Pour ses collègues, Toni Musulin était déjà parti à l’étranger et les enquêteurs bien loin de le retrouver. Le dernier rebondissement de l’affaire, hier, a anéanti leur scénario. L’annonce de la découverte d’une bonne partie du magot volé a semé le doute rue Massimi à Lyon (7e), dans les locaux de Loomis.

« Je suis stupéfait. Nous pensions que l’enquête prendrait plus de temps », confie à France-Soir, Kader Bengueche, délégué syndical CGT de la société. Et d’ajouter, un brin inquiet : « Ça paraît trop facile. Toni Musulin n’est pas bête, s’il avait préparé son coup, il l’aurait bien fait… Il a peut-être été pris en otage par une mafia, il est peut-être mort quelque part… »

Même sentiment d’incertitude chez un autre salarié : « C’est bizarre… On ne pensait plus entendre parler de l’argent… Maintenant on ne sait plus trop quoi penser. » Mais cette nouvelle inattendue rassure aussi. « Cette perte d’argent aurait pu entraîner des licenciements. Cette trouvaille permet de sauver des emplois », indique Patrice Jullien, élu CGT.

Discret depuis le début de l’affaire, Christian Lerognon, le président de Loomis Holding a « vivement » remercié les personnels de la direction interrégionale de la police judiciaire de Lyon dans un communiqué.

« Nous assumons l’intégralité de la situation même si elle est l’œuvre d’un homme déterminé », indique le texte. Le président a également tenu à « renouveler » toute sa « confiance » à son personnel. Outre le sort de Toni Musulin, les inquiétudes se polarisent autour de l’avenir des trois employés ayant enfreint les règles de procédure.

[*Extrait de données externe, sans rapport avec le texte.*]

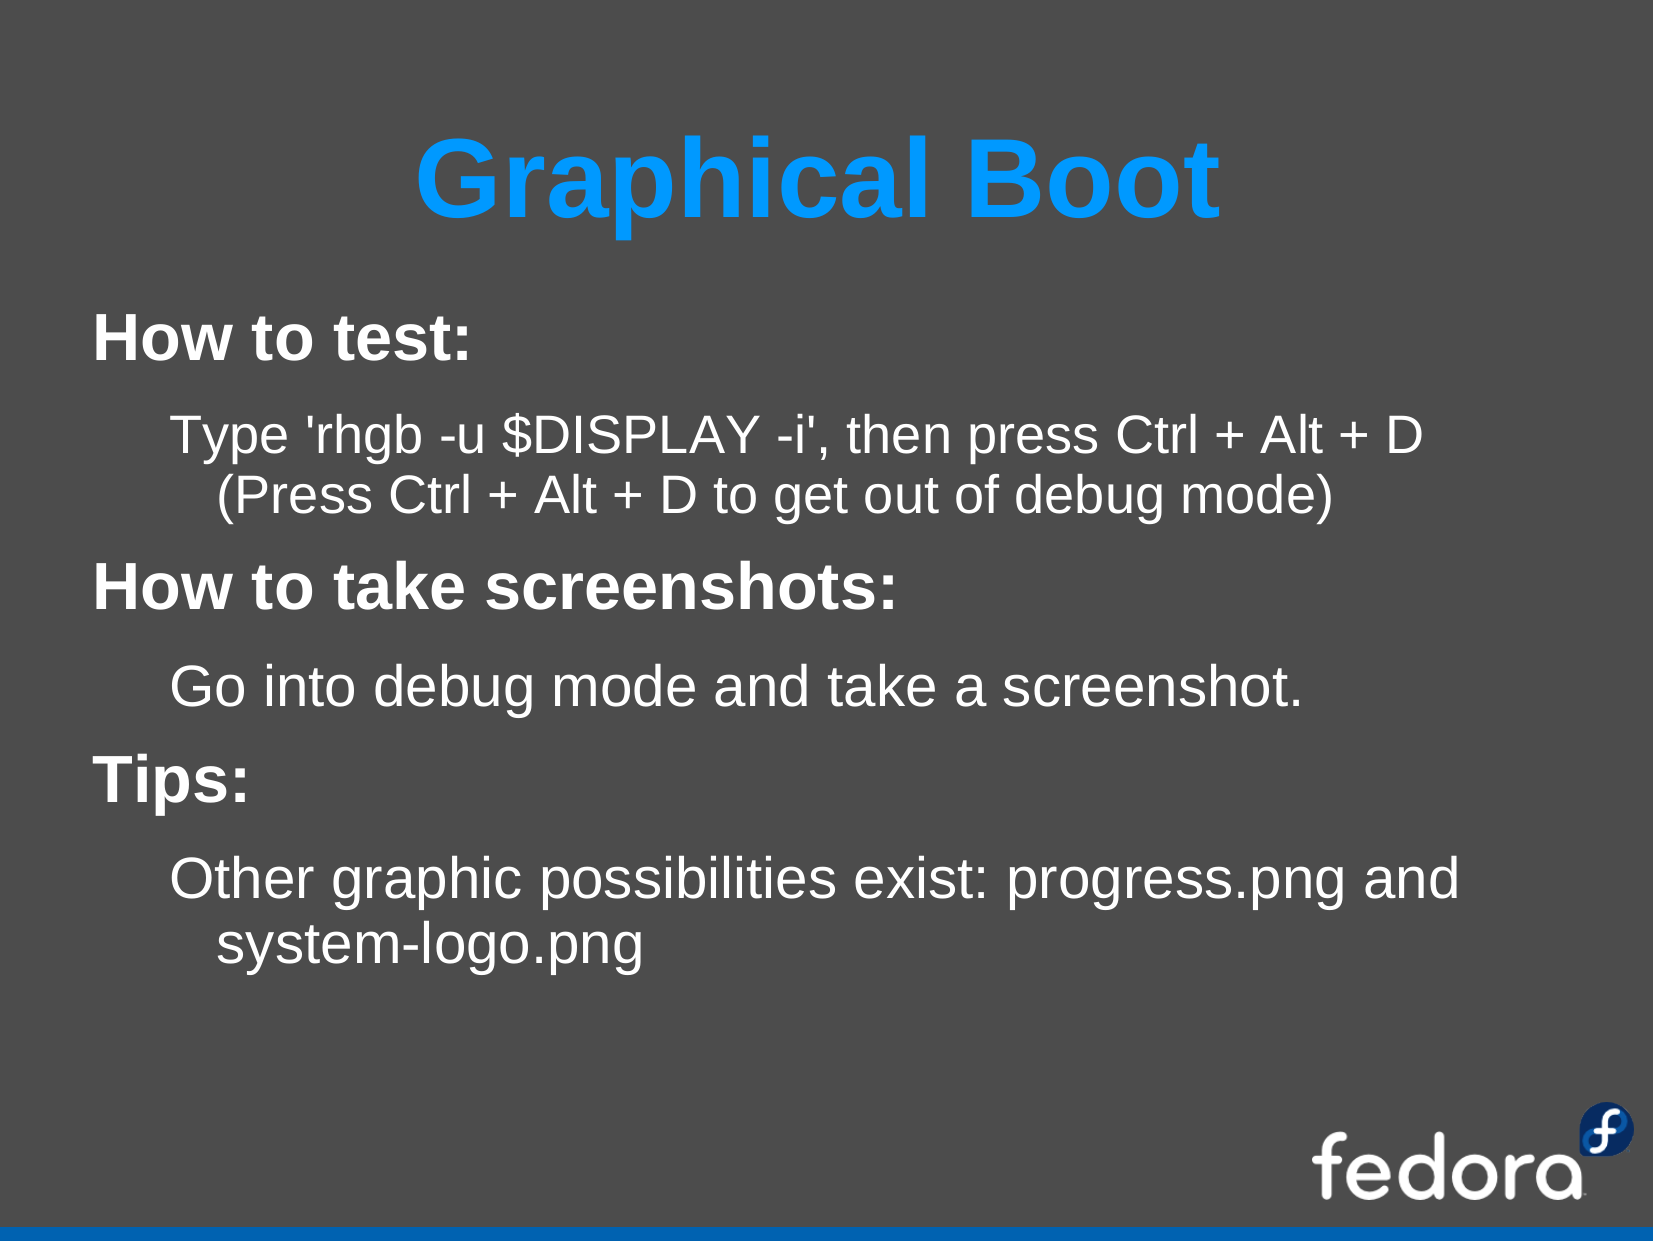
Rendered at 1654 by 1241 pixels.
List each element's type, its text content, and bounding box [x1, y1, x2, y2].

list How to test: Type 'rhgb -u $DISPLAY -i', then press Ctrl + Alt + D (Press Ctrl + Alt + D to get out of debug mode) How to take screenshots: Go into debug mode and take a screenshot. Tips: Other graphic possibilities exist: progress.png and system-logo.png [74, 300, 1575, 1082]
title Graphical Boot [112, 75, 1524, 283]
picture [1312, 1102, 1634, 1200]
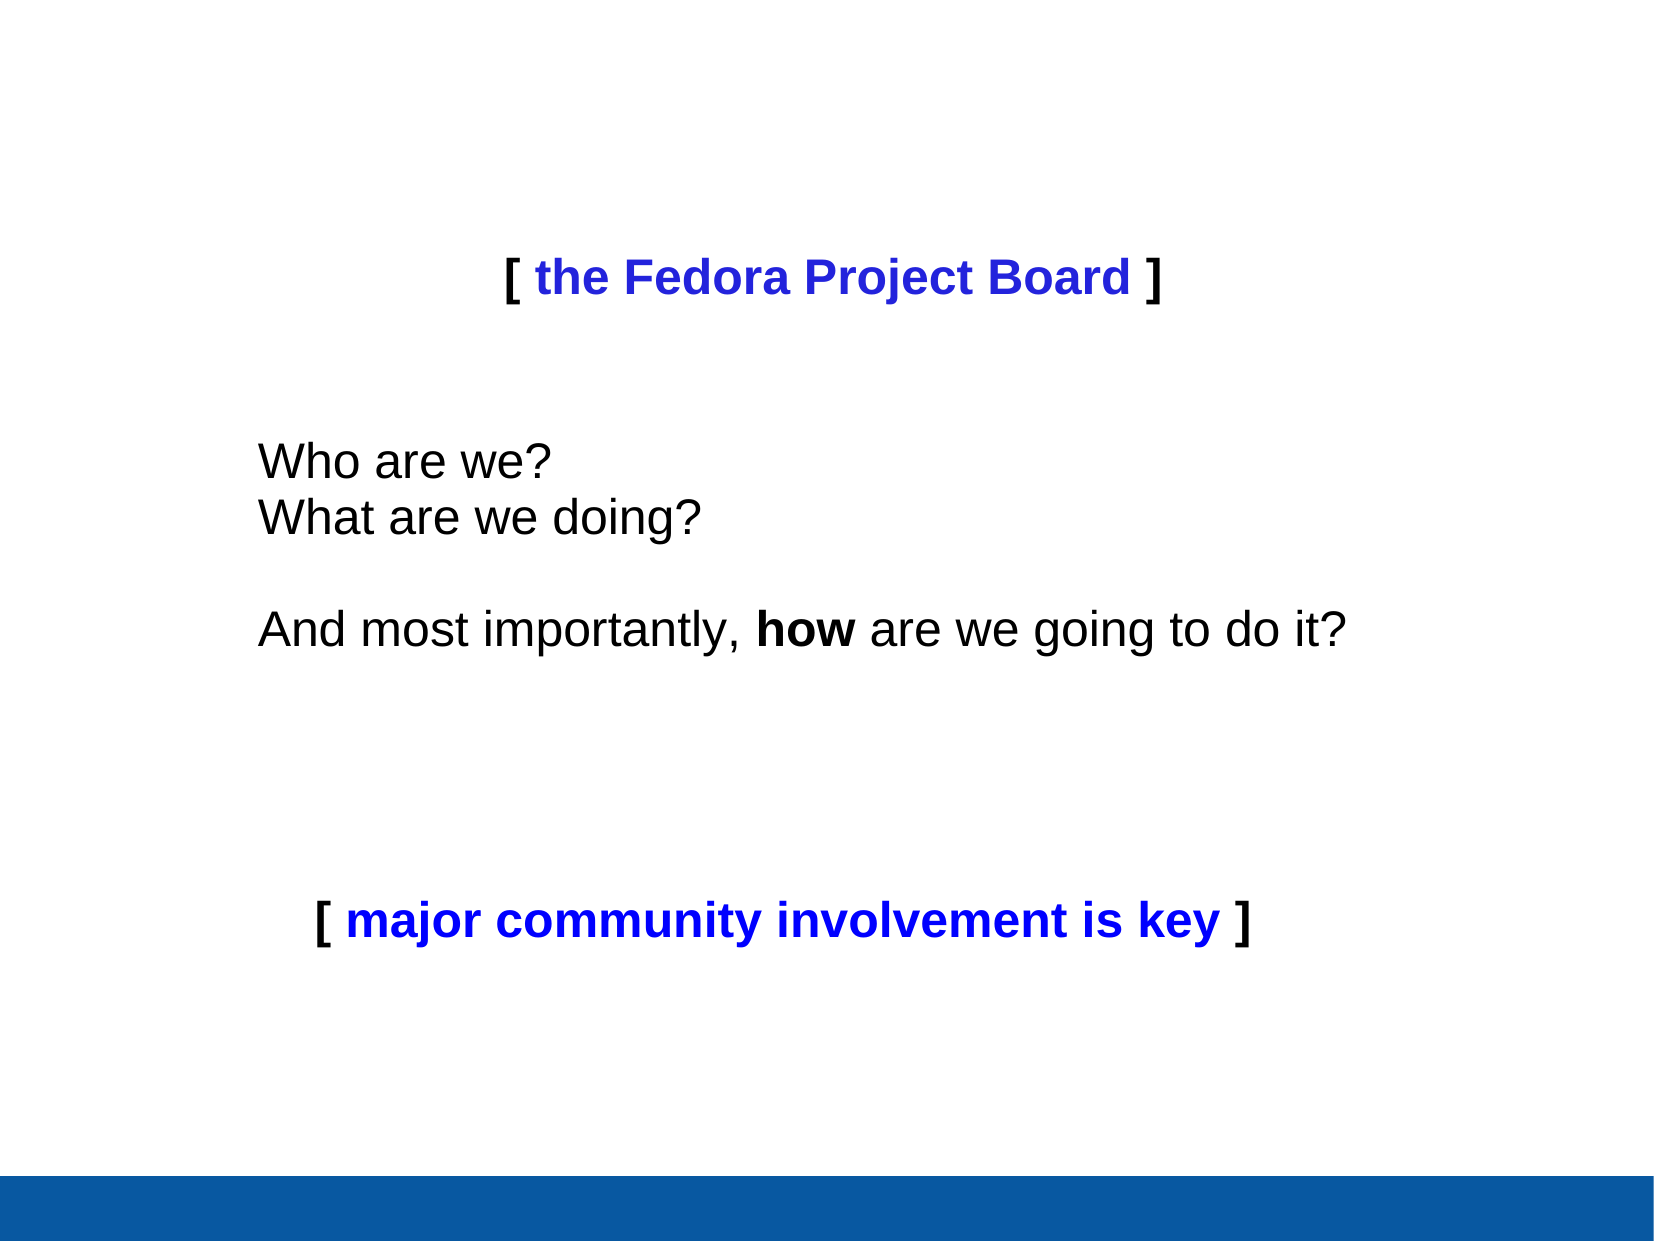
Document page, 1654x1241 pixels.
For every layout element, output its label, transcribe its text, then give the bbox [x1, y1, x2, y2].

text_box [ the Fedora Project Board ] [503, 249, 1163, 326]
text_box [ major community involvement is key ] [314, 892, 1346, 969]
text_box Who are we? What are we doing? And most importantly, how are we going to do it? [257, 433, 1470, 772]
picture [0, 1176, 1654, 1241]
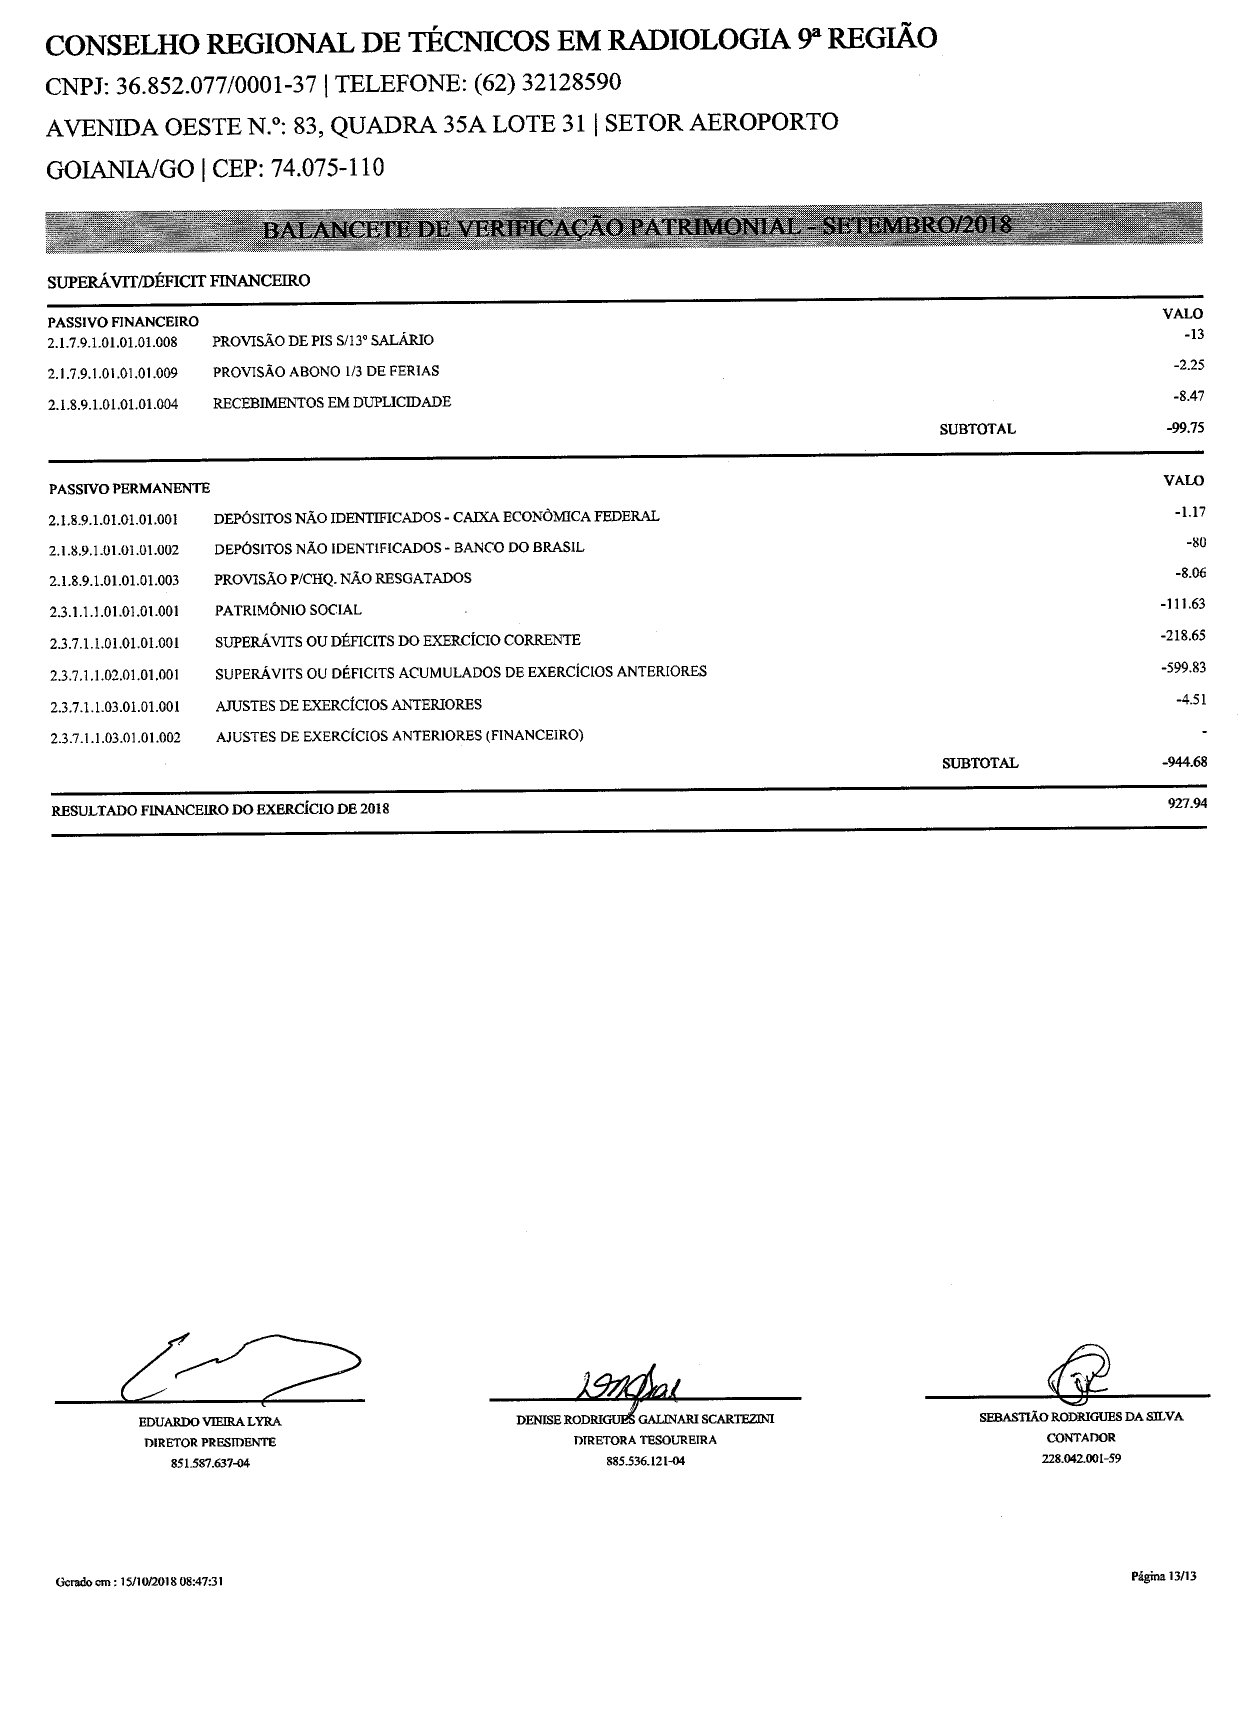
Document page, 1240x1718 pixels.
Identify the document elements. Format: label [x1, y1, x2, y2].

text_box [0, 0, 1239, 1717]
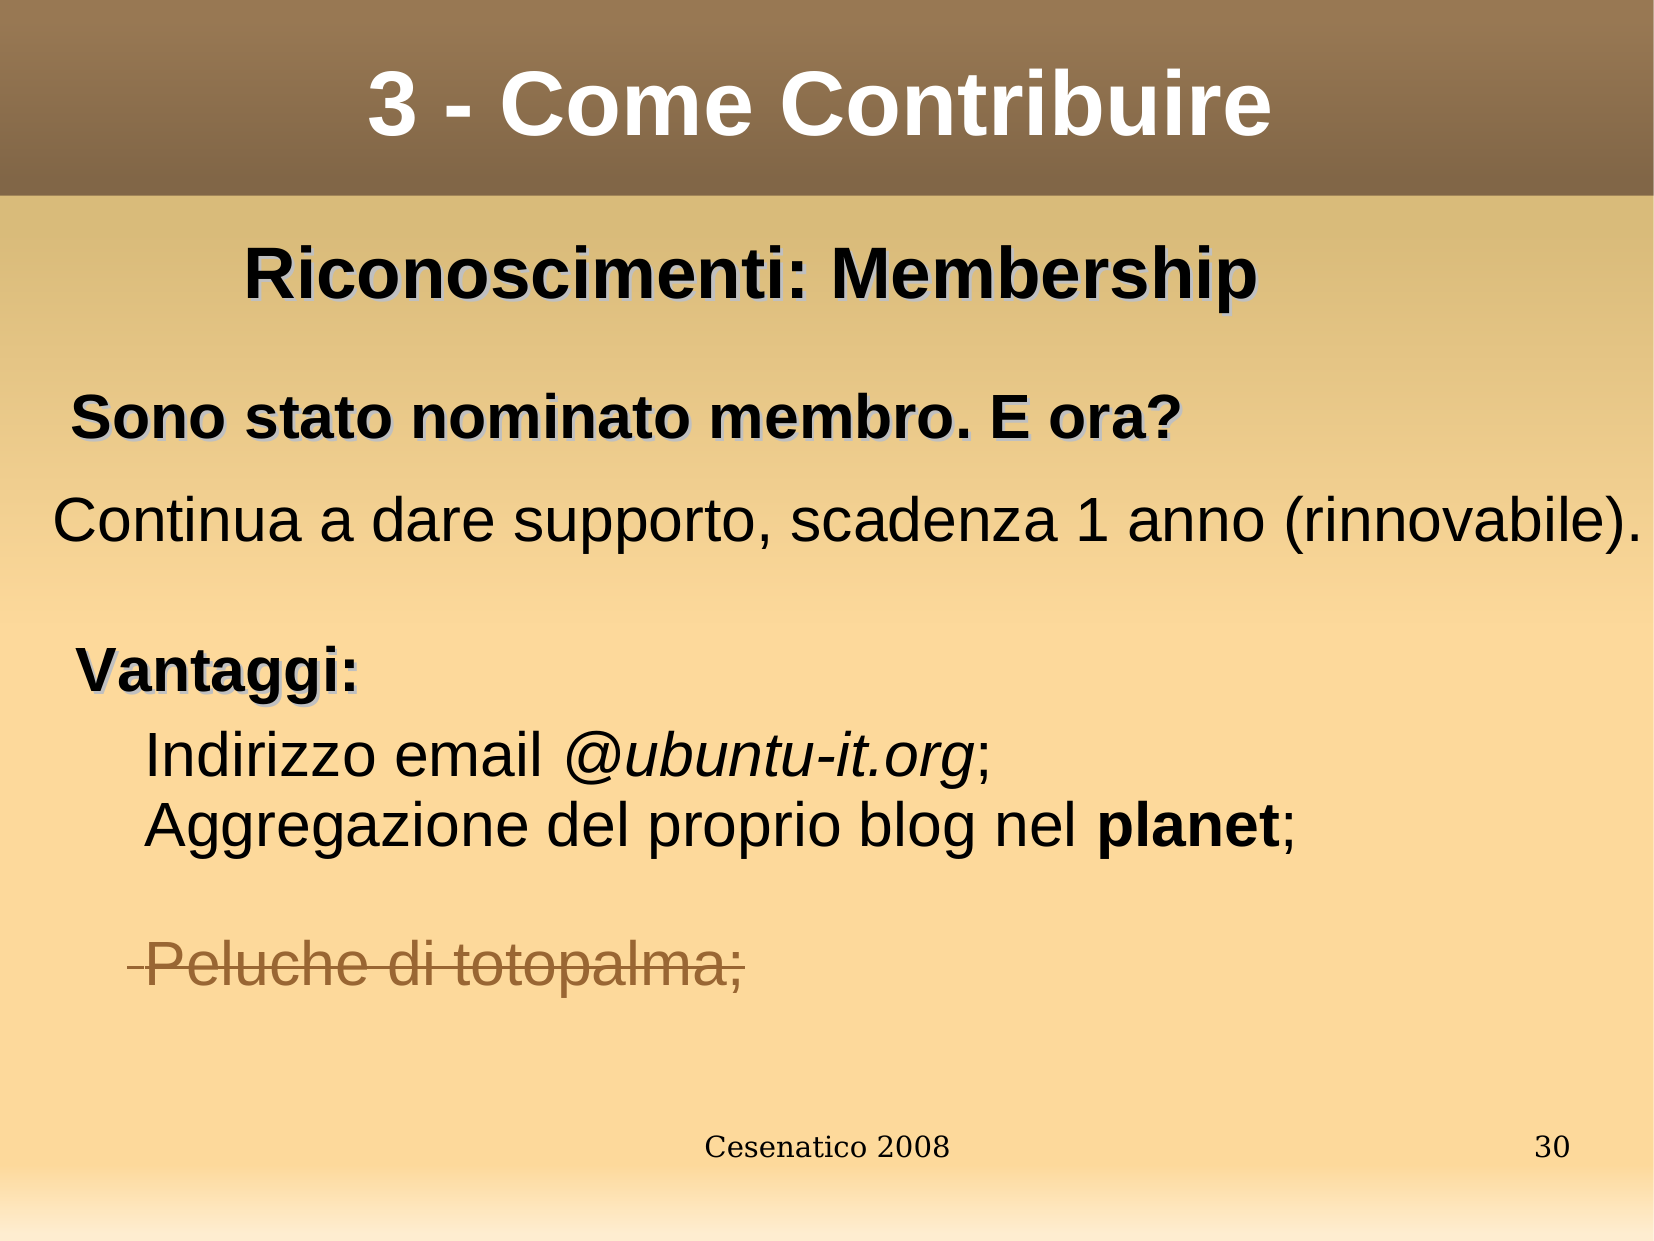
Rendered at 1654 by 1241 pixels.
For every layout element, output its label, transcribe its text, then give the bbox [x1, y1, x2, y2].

Didier M., Philippe F., et Gilbert R. ont été mis à pied de manière conservatoire jusqu’au 18 novembre. Les deux premiers, 29 et 47 ans, étaient présents au côté de Toni Musulin lors de cette tournée à la Banque de France.

Hier après-midi encore, l’un d’entre eux a de nouveau été entendu par la police. « Ils vivent très mal cette situation. Ils ne peuvent s’empêcher de ressasser le fil des événements et de s’interroger sur ce qui serait arrivé s’ils avaient respecté les règles de procédure… », confie Kader Bengueche.